The Mortgage Bankers Association says applications to refinance home loans are at a 15-month high.
The reason? Simple! Those record-low rates, says CBS News Business and Economics Correspondent Rebecca Jarvis, who notes the average for a 30-year fixed-rate mortage is 4.4 percent, and the average 15-year rate is below 4 percent, art 3.92 percent!
Still, says Jarvis, there are important factors homeowners need to consider before jumping in to try to refinance.
For one thing, there are significant COSTS involved in refinancing.
The two biggies:
-- Closing costs: These are UP 36 percent since last year. The average closing cost on a $200,000 mortgage is $3,741.
-- Prepayment penalties: Read your current mortgage note to see if this applies to you. They can be as much as six months' interest on the original mortgage amount. On a $200,000 mortgage, that can be more than $6,200.
ALSO, it's important to realize that, even though refinancing may lower your monthly payments, if you change the term of the loan -- meaning the time frame over which you pay it off -- you could end up paying MORE in the long-run.

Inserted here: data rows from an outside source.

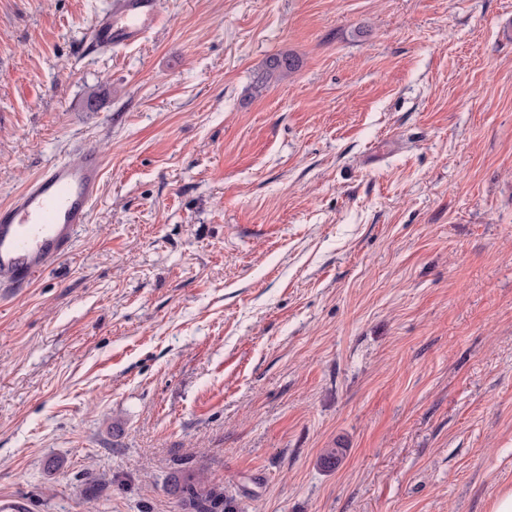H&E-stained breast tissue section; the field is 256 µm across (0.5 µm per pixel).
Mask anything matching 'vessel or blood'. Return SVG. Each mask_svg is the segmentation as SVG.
Returning <instances> with one entry per match:
<instances>
[{"label": "vessel or blood", "mask_w": 512, "mask_h": 512, "mask_svg": "<svg viewBox=\"0 0 512 512\" xmlns=\"http://www.w3.org/2000/svg\"><path fill=\"white\" fill-rule=\"evenodd\" d=\"M161 0H113L91 28L89 43L109 52L163 24ZM105 159L93 146L75 162L54 161L0 204V288L31 284L70 254L79 226L98 199Z\"/></svg>", "instance_id": "obj_1"}]
</instances>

With those factors in mind, if you do the math and decide it would still pay to refi, be aware that, in the current economic environment, lenders are tightening up, and it's become even harder for people to qualify for a loan.
Also, if you want a good loan, you need a good credit score - ideally one above 720. If your credit score is below 700, refinancing may not make sense for you, because banks won't give you good deals.
The value of your home and amount of equity you have in it stand as biggest hurdles to refinancing. If you owe more on your mortgage than your home is worth. it would be very difficult to refinance. To refinance, you'd have to come up with some cash to close the gap between what you owe and what you can borrow. That should factor into your decision on whether it's worth it to refi.
Your income also plays a role. The typical rule of thumb is that your new mortgage payment, including taxes and insurance, should amount to less than 30 percent of your gross monthly income.
If you want to move forward, there are some great resources online to help you:
Zillow.com is a great site to give you a general sense of the value of your home. Eventually, if you're going to refi, you'll have to get it appraised, but Zillow can give you a sense of where it may be valued, because it lists other properties in your area that have recently been sold.
The Federal Trade Commission site has useful mortgage comparison worksheets, so you can keep all your info in one place and know which things are most important.
Bankrate.comhas mortgage calculators and comparison shopping - it's a great site.